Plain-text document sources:
▶
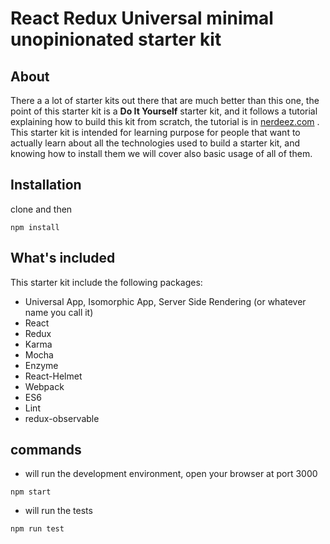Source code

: # React Redux Universal minimal unopinionated starter kit

## About

There a a lot of starter kits out there that are much better than this one, the point of this starter kit is a **Do It Yourself** starter kit, and it follows a tutorial explaining
how to build this kit from scratch, the tutorial is in [nerdeez.com](https://www.nerdeez.com) . This starter kit is intended for learning purpose for people that want to actually learn about all the technologies used to build a starter kit, and knowing how to install 
them we will cover also basic usage of all of them. 

## Installation

clone and then
```
npm install
```

## What's included

This starter kit include the following packages:

- Universal App, Isomorphic App, Server Side Rendering (or whatever name you call it)
- React
- Redux
- Karma
- Mocha
- Enzyme
- React-Helmet
- Webpack
- ES6
- Lint
- redux-observable

## commands

- will run the development environment, open your browser at port 3000

```
npm start
```

- will run the tests
```
npm run test
```
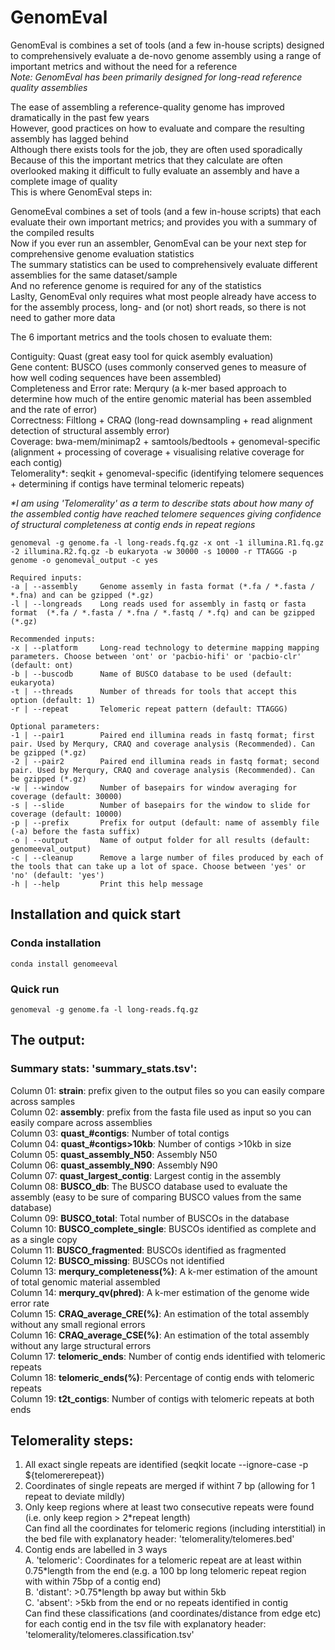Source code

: # GenomEval
GenomEval is combines a set of tools (and a few in-house scripts) designed to comprehensively evaluate a de-novo genome assembly using a range of important metrics and without the need for a reference <br/>
<i/>Note: GenomEval has been primarily designed for long-read reference quality assemblies </i>

The ease of assembling a reference-quality genome has improved dramatically in the past few years <br/>
However, good practices on how to evaluate and compare the resulting assembly has lagged behind <br/>
Although there exists tools for the job, they are often used sporadically <br/>
Because of this the important metrics that they calculate are often overlooked making it difficult to fully evaluate an assembly and have a complete image of quality  <br/>
This is where GenomEval steps in: 

GenomeEval combines a set of tools (and a few in-house scripts) that each evaluate their own important metrics; and provides you with a summary of the compiled results <br/>
Now if you ever run an assembler, GenomEval can be your next step for comprehensive genome evaluation statistics <br/>
The summary statistics can be used to comprehensively evaluate different assemblies for the same dataset/sample <br/>
And no reference genome is required for any of the statistics <br/>
Laslty, GenomEval only requires what most people already have access to for the assembly process, long- and (or not) short reads, so there is not need to gather more data <br/>


The 6 important metrics and the tools chosen to evaluate them:

Contiguity: Quast (great easy tool for quick asembly evaluation) <br/>
Gene content: BUSCO (uses commonly conserved genes to measure of how well coding sequences have been assembled) <br/>
Completeness and Error rate: Merqury (a k-mer based approach to determine how much of the entire genomic material has been assembled and the rate of error) <br/>
Correctness: Filtlong + CRAQ (long-read downsampling + read alignment detection of structural assembly error) <br/>
Coverage: bwa-mem/minimap2 + samtools/bedtools + genomeval-specific (alignment + processing of coverage + visualising relative coverage for each contig) <br/>
Telomerality*: seqkit + genomeval-specific (identifying telomere sequences + determining if contigs have terminal telomeric repeats) <br/>

<i>*I am using 'Telomerality' as a term to describe stats about how many of the assembled contig have reached telomere sequences giving confidence of structural completeness at contig ends in repeat regions </i>


```
genomeval -g genome.fa -l long-reads.fq.gz -x ont -1 illumina.R1.fq.gz -2 illumina.R2.fq.gz -b eukaryota -w 30000 -s 10000 -r TTAGGG -p genome -o genomeval_output -c yes

Required inputs:
-a | --assembly     Genome assemly in fasta format (*.fa / *.fasta / *.fna) and can be gzipped (*.gz)
-l | --longreads    Long reads used for assembly in fastq or fasta format  (*.fa / *.fasta / *.fna / *.fastq / *.fq) and can be gzipped (*.gz)

Recommended inputs:
-x | --platform     Long-read technology to determine mapping mapping parameters. Choose between 'ont' or 'pacbio-hifi' or 'pacbio-clr' (default: ont)
-b | --buscodb      Name of BUSCO database to be used (default: eukaryota)
-t | --threads      Number of threads for tools that accept this option (default: 1)
-r | --repeat       Telomeric repeat pattern (default: TTAGGG)

Optional parameters:
-1 | --pair1        Paired end illumina reads in fastq format; first pair. Used by Merqury, CRAQ and coverage analysis (Recommended). Can be gzipped (*.gz)
-2 | --pair2        Paired end illumina reads in fastq format; second pair. Used by Merqury, CRAQ and coverage analysis (Recommended). Can be gzipped (*.gz)
-w | --window       Number of basepairs for window averaging for coverage (default: 30000)
-s | --slide        Number of basepairs for the window to slide for coverage (default: 10000)
-p | --prefix       Prefix for output (default: name of assembly file (-a) before the fasta suffix)
-o | --output       Name of output folder for all results (default: genomeeval_output)
-c | --cleanup      Remove a large number of files produced by each of the tools that can take up a lot of space. Choose between 'yes' or 'no' (default: 'yes')
-h | --help         Print this help message
```


## Installation and quick start

### Conda installation
```
conda install genomeeval
```

### Quick run
```
genomeval -g genome.fa -l long-reads.fq.gz
```


## The output:

### Summary stats: 'summary_stats.tsv':
Column 01: <b>strain</b>: prefix given to the output files so you can easily compare across samples <br/>
Column 02: <b>assembly</b>:  prefix from the fasta file used as input so you can easily compare across assemblies <br/>
Column 03: <b>quast_#contigs</b>: Number of total contigs <br/>
Column 04: <b>quast_#contigs>10kb</b>: Number of contigs >10kb in size <br/>
Column 05: <b>quast_assembly_N50</b>: Assembly N50 <br/>
Column 06: <b>quast_assembly_N90</b>: Assembly N90 <br/>
Column 07: <b>quast_largest_contig</b>: Largest contig in the assembly <br/>
Column 08: <b>BUSCO_db</b>: The BUSCO database used to evaluate the assembly (easy to be sure of comparing BUSCO values from the same database) <br/>
Column 09: <b>BUSCO_total</b>: Total number of BUSCOs in the database <br/>
Column 10: <b>BUSCO_complete_single</b>: BUSCOs identified as complete and as a single copy <br/>
Column 11: <b>BUSCO_fragmented</b>: BUSCOs identified as fragmented <br/>
Column 12: <b>BUSCO_missing</b>: BUSCOs not identified <br/>
Column 13: <b>merqury_completeness(%)</b>: A k-mer estimation of the amount of total genomic material assembled <br/>
Column 14: <b>merqury_qv(phred)</b>: A k-mer estimation of the genome wide error rate <br/>
Column 15: <b>CRAQ_average_CRE(%)</b>: An estimation of the total assembly without any small regional errors <br/>
Column 16: <b>CRAQ_average_CSE(%)</b>: An estimation of the total assembly without any large structural errors <br/>
Column 17: <b>telomeric_ends</b>: Number of contig ends identified with telomeric repeats <br/>
Column 18: <b>telomeric_ends(%)</b>: Percentage of contig ends with telomeric repeats <br/>
Column 19: <b>t2t_contigs</b>: Number of contigs with telomeric repeats at both ends <br/>



## Telomerality steps:
1. All exact single repeats are identified (seqkit locate --ignore-case -p ${telomererepeat}) <br/>
2. Coordinates of single repeats are merged if withint 7 bp (allowing for 1 repeat to deviate mildly) <br/>
3. Only keep regions where at least two consecutive repeats were found (i.e. only keep region > 2\*repeat length) <br/>
Can find all the coordinates for telomeric regions (including interstitial) in the bed file with explanatory header: 'telomerality/telomeres.bed' <br/>
4. Contig ends are labelled in 3 ways <br/>
       A. 'telomeric': Coordinates for a telomeric repeat are at least within 0.75\*length from the end (e.g. a 100 bp long telomeric repeat region with within 75bp of a contig end) <br/>
       B. 'distant': >0.75\*length bp away but within 5kb <br/>
       C. 'absent': >5kb from the end or no repeats identified in contig <br/>
Can find these classifications (and coordinates/distance from edge etc) for each contig end in the tsv file with explanatory header: 'telomerality/telomeres.classification.tsv' <br/>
◀
▸ About this exercise
Copy out every entry above, character for character, excluding pictures.

▸ Exercise result
Source code

: # React Redux Universal minimal unopinionated starter kit

## About

There a a lot of starter kits out there that are much better than this one, the point of this starter kit is a **Do It Yourself** starter kit, and it follows a tutorial explaining
how to build this kit from scratch, the tutorial is in [nerdeez.com](https://www.nerdeez.com) . This starter kit is intended for learning purpose for people that want to actually learn about all the technologies used to build a starter kit, and knowing how to install 
them we will cover also basic usage of all of them. 

## Installation

clone and then
```
npm install
```

## What's included

This starter kit include the following packages:

- Universal App, Isomorphic App, Server Side Rendering (or whatever name you call it)
- React
- Redux
- Karma
- Mocha
- Enzyme
- React-Helmet
- Webpack
- ES6
- Lint
- redux-observable

## commands

- will run the development environment, open your browser at port 3000

```
npm start
```

- will run the tests
```
npm run test
```
Source code

: # GenomEval
GenomEval is combines a set of tools (and a few in-house scripts) designed to comprehensively evaluate a de-novo genome assembly using a range of important metrics and without the need for a reference <br/>
<i/>Note: GenomEval has been primarily designed for long-read reference quality assemblies </i>

The ease of assembling a reference-quality genome has improved dramatically in the past few years <br/>
However, good practices on how to evaluate and compare the resulting assembly has lagged behind <br/>
Although there exists tools for the job, they are often used sporadically <br/>
Because of this the important metrics that they calculate are often overlooked making it difficult to fully evaluate an assembly and have a complete image of quality  <br/>
This is where GenomEval steps in: 

GenomeEval combines a set of tools (and a few in-house scripts) that each evaluate their own important metrics; and provides you with a summary of the compiled results <br/>
Now if you ever run an assembler, GenomEval can be your next step for comprehensive genome evaluation statistics <br/>
The summary statistics can be used to comprehensively evaluate different assemblies for the same dataset/sample <br/>
And no reference genome is required for any of the statistics <br/>
Laslty, GenomEval only requires what most people already have access to for the assembly process, long- and (or not) short reads, so there is not need to gather more data <br/>


The 6 important metrics and the tools chosen to evaluate them:

Contiguity: Quast (great easy tool for quick asembly evaluation) <br/>
Gene content: BUSCO (uses commonly conserved genes to measure of how well coding sequences have been assembled) <br/>
Completeness and Error rate: Merqury (a k-mer based approach to determine how much of the entire genomic material has been assembled and the rate of error) <br/>
Correctness: Filtlong + CRAQ (long-read downsampling + read alignment detection of structural assembly error) <br/>
Coverage: bwa-mem/minimap2 + samtools/bedtools + genomeval-specific (alignment + processing of coverage + visualising relative coverage for each contig) <br/>
Telomerality*: seqkit + genomeval-specific (identifying telomere sequences + determining if contigs have terminal telomeric repeats) <br/>

<i>*I am using 'Telomerality' as a term to describe stats about how many of the assembled contig have reached telomere sequences giving confidence of structural completeness at contig ends in repeat regions </i>


```
genomeval -g genome.fa -l long-reads.fq.gz -x ont -1 illumina.R1.fq.gz -2 illumina.R2.fq.gz -b eukaryota -w 30000 -s 10000 -r TTAGGG -p genome -o genomeval_output -c yes

Required inputs:
-a | --assembly     Genome assemly in fasta format (*.fa / *.fasta / *.fna) and can be gzipped (*.gz)
-l | --longreads    Long reads used for assembly in fastq or fasta format  (*.fa / *.fasta / *.fna / *.fastq / *.fq) and can be gzipped (*.gz)

Recommended inputs:
-x | --platform     Long-read technology to determine mapping mapping parameters. Choose between 'ont' or 'pacbio-hifi' or 'pacbio-clr' (default: ont)
-b | --buscodb      Name of BUSCO database to be used (default: eukaryota)
-t | --threads      Number of threads for tools that accept this option (default: 1)
-r | --repeat       Telomeric repeat pattern (default: TTAGGG)

Optional parameters:
-1 | --pair1        Paired end illumina reads in fastq format; first pair. Used by Merqury, CRAQ and coverage analysis (Recommended). Can be gzipped (*.gz)
-2 | --pair2        Paired end illumina reads in fastq format; second pair. Used by Merqury, CRAQ and coverage analysis (Recommended). Can be gzipped (*.gz)
-w | --window       Number of basepairs for window averaging for coverage (default: 30000)
-s | --slide        Number of basepairs for the window to slide for coverage (default: 10000)
-p | --prefix       Prefix for output (default: name of assembly file (-a) before the fasta suffix)
-o | --output       Name of output folder for all results (default: genomeeval_output)
-c | --cleanup      Remove a large number of files produced by each of the tools that can take up a lot of space. Choose between 'yes' or 'no' (default: 'yes')
-h | --help         Print this help message
```


## Installation and quick start

### Conda installation
```
conda install genomeeval
```

### Quick run
```
genomeval -g genome.fa -l long-reads.fq.gz
```


## The output:

### Summary stats: 'summary_stats.tsv':
Column 01: <b>strain</b>: prefix given to the output files so you can easily compare across samples <br/>
Column 02: <b>assembly</b>:  prefix from the fasta file used as input so you can easily compare across assemblies <br/>
Column 03: <b>quast_#contigs</b>: Number of total contigs <br/>
Column 04: <b>quast_#contigs>10kb</b>: Number of contigs >10kb in size <br/>
Column 05: <b>quast_assembly_N50</b>: Assembly N50 <br/>
Column 06: <b>quast_assembly_N90</b>: Assembly N90 <br/>
Column 07: <b>quast_largest_contig</b>: Largest contig in the assembly <br/>
Column 08: <b>BUSCO_db</b>: The BUSCO database used to evaluate the assembly (easy to be sure of comparing BUSCO values from the same database) <br/>
Column 09: <b>BUSCO_total</b>: Total number of BUSCOs in the database <br/>
Column 10: <b>BUSCO_complete_single</b>: BUSCOs identified as complete and as a single copy <br/>
Column 11: <b>BUSCO_fragmented</b>: BUSCOs identified as fragmented <br/>
Column 12: <b>BUSCO_missing</b>: BUSCOs not identified <br/>
Column 13: <b>merqury_completeness(%)</b>: A k-mer estimation of the amount of total genomic material assembled <br/>
Column 14: <b>merqury_qv(phred)</b>: A k-mer estimation of the genome wide error rate <br/>
Column 15: <b>CRAQ_average_CRE(%)</b>: An estimation of the total assembly without any small regional errors <br/>
Column 16: <b>CRAQ_average_CSE(%)</b>: An estimation of the total assembly without any large structural errors <br/>
Column 17: <b>telomeric_ends</b>: Number of contig ends identified with telomeric repeats <br/>
Column 18: <b>telomeric_ends(%)</b>: Percentage of contig ends with telomeric repeats <br/>
Column 19: <b>t2t_contigs</b>: Number of contigs with telomeric repeats at both ends <br/>



## Telomerality steps:
1. All exact single repeats are identified (seqkit locate --ignore-case -p ${telomererepeat}) <br/>
2. Coordinates of single repeats are merged if withint 7 bp (allowing for 1 repeat to deviate mildly) <br/>
3. Only keep regions where at least two consecutive repeats were found (i.e. only keep region > 2\*repeat length) <br/>
Can find all the coordinates for telomeric regions (including interstitial) in the bed file with explanatory header: 'telomerality/telomeres.bed' <br/>
4. Contig ends are labelled in 3 ways <br/>
       A. 'telomeric': Coordinates for a telomeric repeat are at least within 0.75\*length from the end (e.g. a 100 bp long telomeric repeat region with within 75bp of a contig end) <br/>
       B. 'distant': >0.75\*length bp away but within 5kb <br/>
       C. 'absent': >5kb from the end or no repeats identified in contig <br/>
Can find these classifications (and coordinates/distance from edge etc) for each contig end in the tsv file with explanatory header: 'telomerality/telomeres.classification.tsv' <br/>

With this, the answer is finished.